Continue weaving with your current thread, but only go to column nine (please see white line in enclosed pattern). Weave this section of only nine columns for eight rows. Start a new thread to weave the eight columns on the other side of the bracelet. Weave that side for eight rows. End one of the threads and continue weaving a straight row of checkerboard for two rows. Weave two rows of a solid color. There will be 111 rows of checkerboard and four rows of solid color, two on each end of the bracelet. Next you need to weave in a header and a footer with the silk thread.
Cut the thread in half. Thread a blunt nose tapestry needle. You will be weaving a half inch of this silk on either end of the bracelet. Using the needle, go under and over every other thread (or pairs of threads, if you have used the shedding device), then reverse direction and go under the threads you went over and over the threads you went under. After you have woven a half inch, sew both ends of the silk thread into the woven part so it does not ravel. When you’ve finished weaving your header and footer, loosen the tension on your loom and slip out the warping bar.
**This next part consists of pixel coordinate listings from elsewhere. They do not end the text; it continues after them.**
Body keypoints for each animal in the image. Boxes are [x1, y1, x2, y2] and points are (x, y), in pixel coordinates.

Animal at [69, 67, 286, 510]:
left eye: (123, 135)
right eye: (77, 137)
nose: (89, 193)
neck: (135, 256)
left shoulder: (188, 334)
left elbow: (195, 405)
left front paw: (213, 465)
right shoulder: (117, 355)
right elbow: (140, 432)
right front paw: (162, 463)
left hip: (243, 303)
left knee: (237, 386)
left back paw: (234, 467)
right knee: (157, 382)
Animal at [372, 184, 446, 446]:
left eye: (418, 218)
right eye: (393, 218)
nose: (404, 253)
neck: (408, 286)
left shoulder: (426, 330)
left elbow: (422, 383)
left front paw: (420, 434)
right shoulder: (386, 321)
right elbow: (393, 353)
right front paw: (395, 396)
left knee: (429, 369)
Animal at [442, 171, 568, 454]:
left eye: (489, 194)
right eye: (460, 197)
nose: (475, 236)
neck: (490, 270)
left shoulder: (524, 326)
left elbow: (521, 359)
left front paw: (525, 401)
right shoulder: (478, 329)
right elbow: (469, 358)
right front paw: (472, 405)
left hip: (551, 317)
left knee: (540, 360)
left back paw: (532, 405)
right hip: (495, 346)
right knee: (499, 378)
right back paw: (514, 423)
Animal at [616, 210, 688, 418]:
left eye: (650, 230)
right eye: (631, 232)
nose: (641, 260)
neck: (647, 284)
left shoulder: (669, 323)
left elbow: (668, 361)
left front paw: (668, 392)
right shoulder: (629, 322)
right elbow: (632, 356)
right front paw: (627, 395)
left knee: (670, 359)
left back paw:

Lay your piece flat and trim the ends so that you have at least four inches left to work with. Tie overhand knots with warp pairs. When you’ve tied all the knots, trim the warp as close as you can without allowing the knots to be undone. Fold the header (or footer) at the seam where the header and beads meet. Turn the knots under so that they are buried. Carefully sew this header down so that you knots are buried and it looks neat. Do the same with the footer. This will be the back of your bracelet. You want to make this hem as sturdy and neat as possible. Make sure that you avoid covering the button hole. In order to add a picot edge to the sides of the bracelet, string a workable length of C-lon (a yard) and sew it through the beads at one end of the bracelet in order to firmly attach it. You will pass your needle through the last bead at the edge of the bracelet, pick up three seed beads (one 15/, one 11, one 15) and then pass back through the next edge bead. Pass your needle through the next bead so that you are once again working on the edge of the bracelet.
String three more seed bead and pass back through next bead. Continue this way until you have come to the end of the bracelet. If you have left over C-lon, work your way back to the other side of the bracelet and repeat this procedure until you’ve reached the far end. If you have only a short length of C-lon, string a new piece and firmly attach to bracelet. This edging is very attractive as well as reinforcing your bracelet and disguising the warp threads on the side of the bracelet. The “button” will be created using peyote stitch: Using cylinder bead color of your choice to make a flat peyote piece that you will sew into a cylinder. String 12 cylinder beads.
Make the piece 10 rows wide. Zip the first and last rows together to form a tube. Sew the tail back into the bead work. Use the left over thread to sew to the sixth bead in one of the rows. You will be sewing this button onto the bracelet at a point that creates the best fit for you. String up three cylinder beads, sew onto bracelet, thread three cylinder beads, sew back through button.